Required action =
Copy every line of the items below word for word, leaving out the pictures.

========

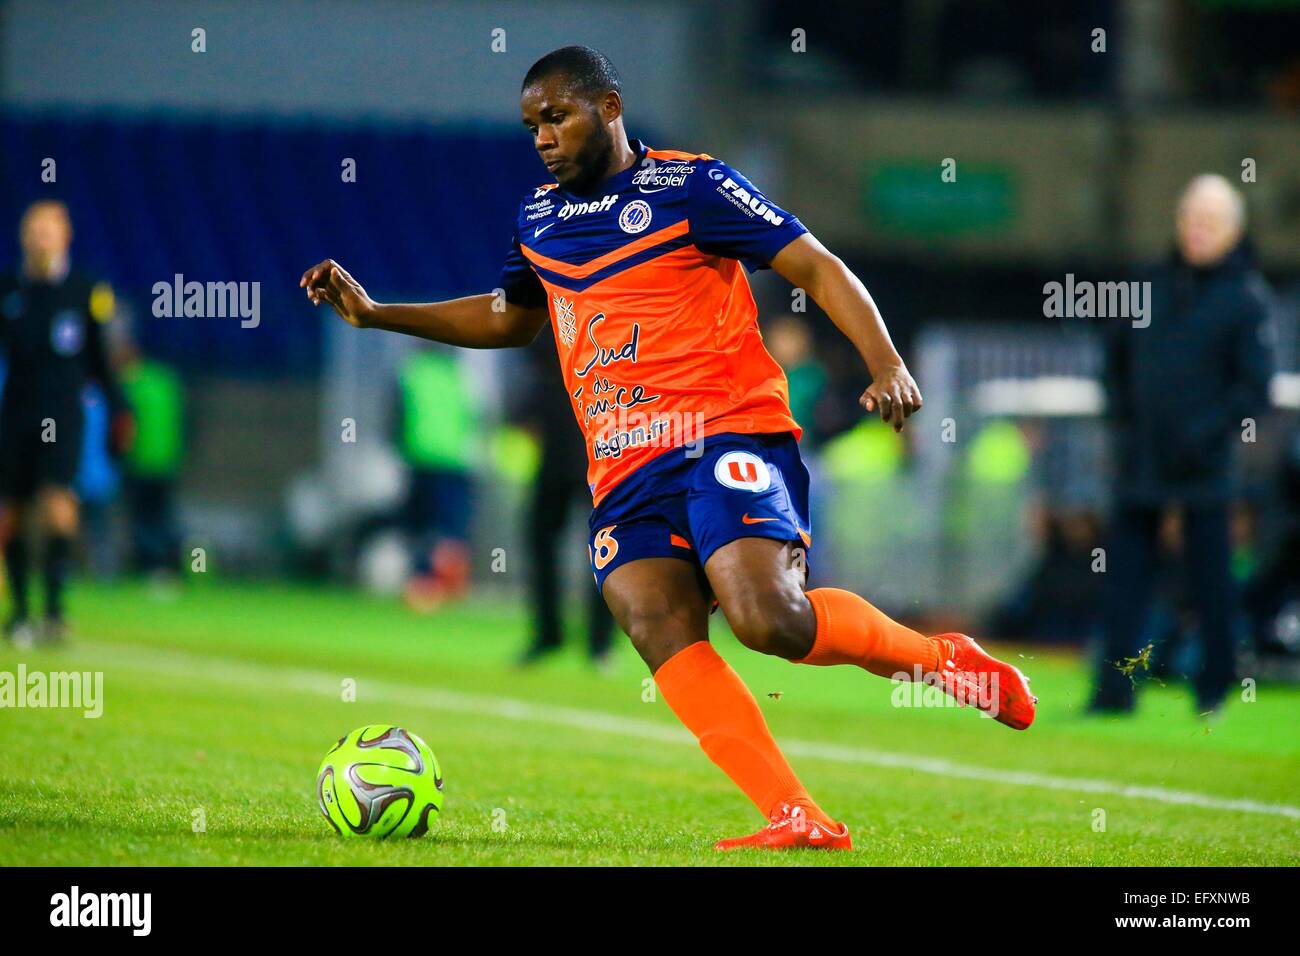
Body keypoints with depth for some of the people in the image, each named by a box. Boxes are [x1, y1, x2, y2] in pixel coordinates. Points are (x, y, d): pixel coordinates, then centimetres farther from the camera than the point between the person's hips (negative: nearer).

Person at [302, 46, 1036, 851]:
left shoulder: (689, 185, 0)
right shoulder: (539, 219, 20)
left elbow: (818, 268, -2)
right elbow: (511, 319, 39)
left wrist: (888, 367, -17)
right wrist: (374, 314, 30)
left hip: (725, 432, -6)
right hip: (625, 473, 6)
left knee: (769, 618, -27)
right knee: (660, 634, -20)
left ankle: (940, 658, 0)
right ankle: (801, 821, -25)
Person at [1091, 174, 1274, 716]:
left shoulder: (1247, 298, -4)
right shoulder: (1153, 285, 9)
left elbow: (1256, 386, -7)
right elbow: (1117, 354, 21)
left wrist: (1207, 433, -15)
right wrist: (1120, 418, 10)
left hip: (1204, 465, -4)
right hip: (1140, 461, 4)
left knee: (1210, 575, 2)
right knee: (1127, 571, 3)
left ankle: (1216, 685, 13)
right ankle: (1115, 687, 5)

========

Answer for this exercise =
Body keypoints with depth for some of the people in the image, each named by a box. Boxes are [x1, y1, x2, y2] in pixel coordinates. Points are (x, y, d): pixel coordinates, then centimetres farther from the camera than the point between the person's hips (negative: nearer).

Person at [302, 46, 1036, 851]:
left shoulder: (689, 185, 0)
right shoulder: (539, 219, 20)
left elbow: (818, 268, -2)
right elbow: (511, 319, 39)
left wrist: (888, 367, -17)
right wrist: (374, 314, 30)
left hip: (725, 432, -6)
right hip: (625, 473, 6)
left knee: (769, 618, -27)
right knee: (660, 634, -20)
left ankle: (940, 658, 0)
right ankle: (801, 821, -25)
Person at [1091, 174, 1274, 716]:
left shoulder: (1247, 298, -4)
right shoulder: (1153, 285, 9)
left elbow: (1256, 386, -7)
right elbow: (1117, 354, 21)
left wrist: (1207, 433, -15)
right wrist: (1120, 418, 10)
left hip: (1204, 465, -4)
right hip: (1140, 461, 4)
left knee: (1210, 575, 2)
right knee: (1127, 571, 3)
left ankle: (1216, 685, 13)
right ankle: (1115, 687, 5)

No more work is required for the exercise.